▶ **SOURCE DATA**:
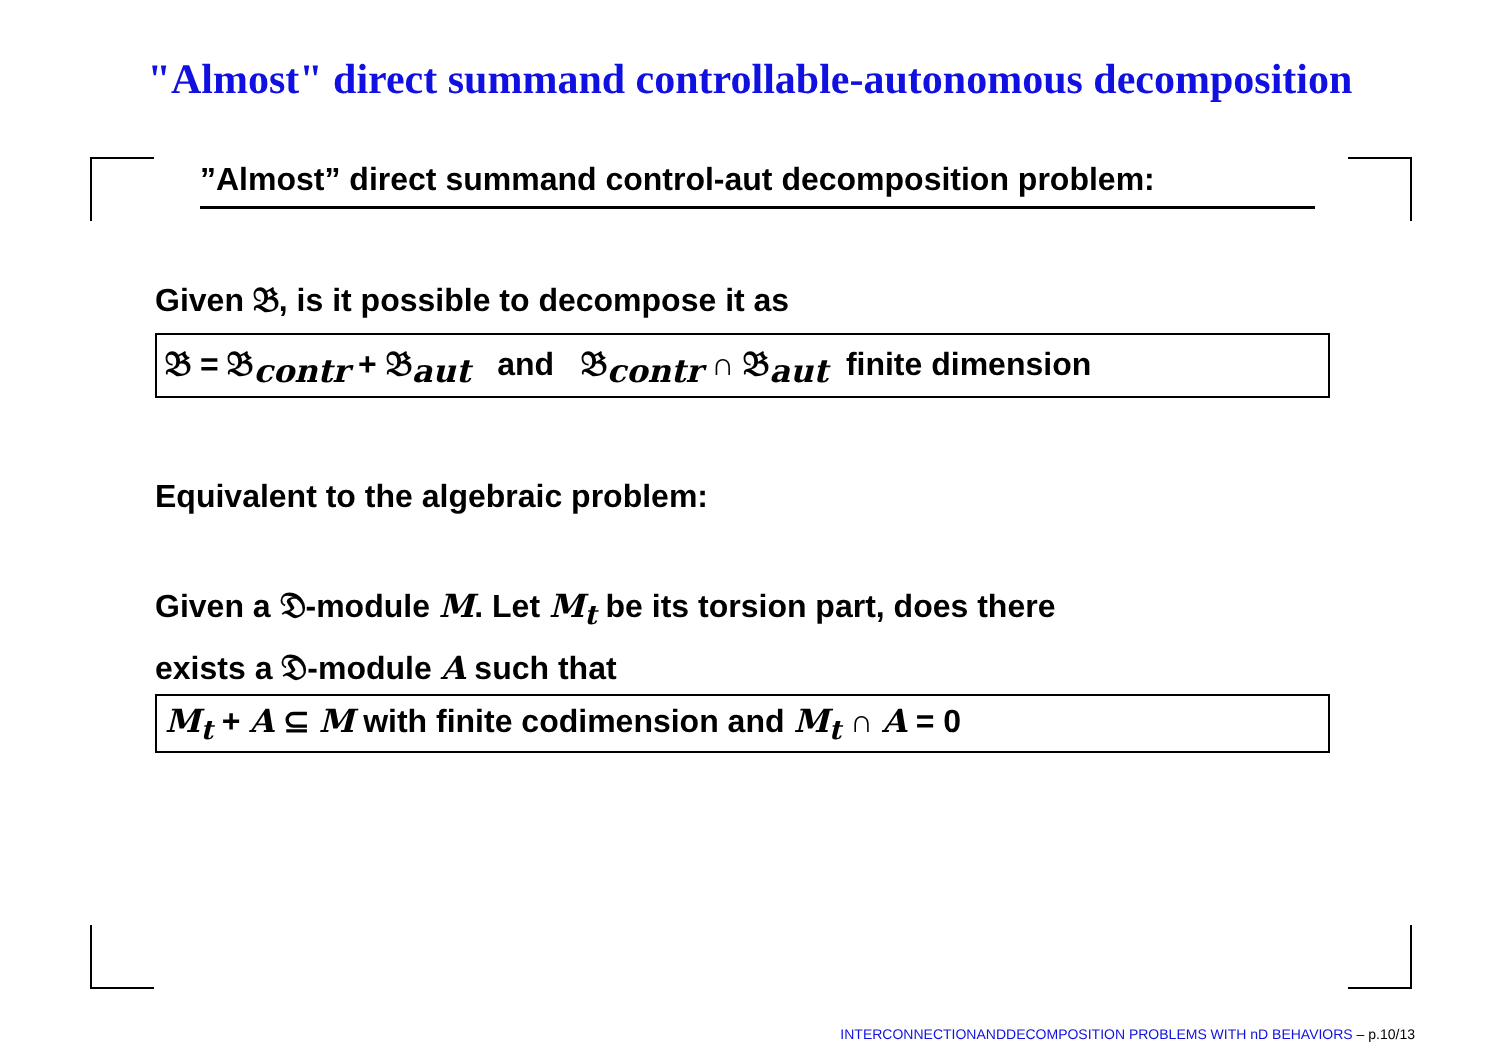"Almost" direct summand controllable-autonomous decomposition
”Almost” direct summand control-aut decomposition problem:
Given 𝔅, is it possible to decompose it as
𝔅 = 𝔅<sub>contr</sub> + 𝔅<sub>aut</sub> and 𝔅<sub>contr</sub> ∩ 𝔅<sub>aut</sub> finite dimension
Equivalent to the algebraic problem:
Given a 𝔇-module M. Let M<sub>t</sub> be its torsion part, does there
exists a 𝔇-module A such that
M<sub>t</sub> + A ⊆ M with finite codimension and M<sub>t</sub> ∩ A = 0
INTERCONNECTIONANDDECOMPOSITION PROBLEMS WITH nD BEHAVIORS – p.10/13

▶ **TASK OBJECTIVE**:
Leave out the pictures, and give all the records again exactly.

▶ **ANSWER TO THE EXERCISE**:
"Almost" direct summand controllable-autonomous decomposition
”Almost” direct summand control-aut decomposition problem:
Given 𝔅, is it possible to decompose it as
𝔅 = 𝔅<sub>contr</sub> + 𝔅<sub>aut</sub> and 𝔅<sub>contr</sub> ∩ 𝔅<sub>aut</sub> finite dimension
Equivalent to the algebraic problem:
Given a 𝔇-module M. Let M<sub>t</sub> be its torsion part, does there
exists a 𝔇-module A such that
M<sub>t</sub> + A ⊆ M with finite codimension and M<sub>t</sub> ∩ A = 0
INTERCONNECTIONANDDECOMPOSITION PROBLEMS WITH nD BEHAVIORS – p.10/13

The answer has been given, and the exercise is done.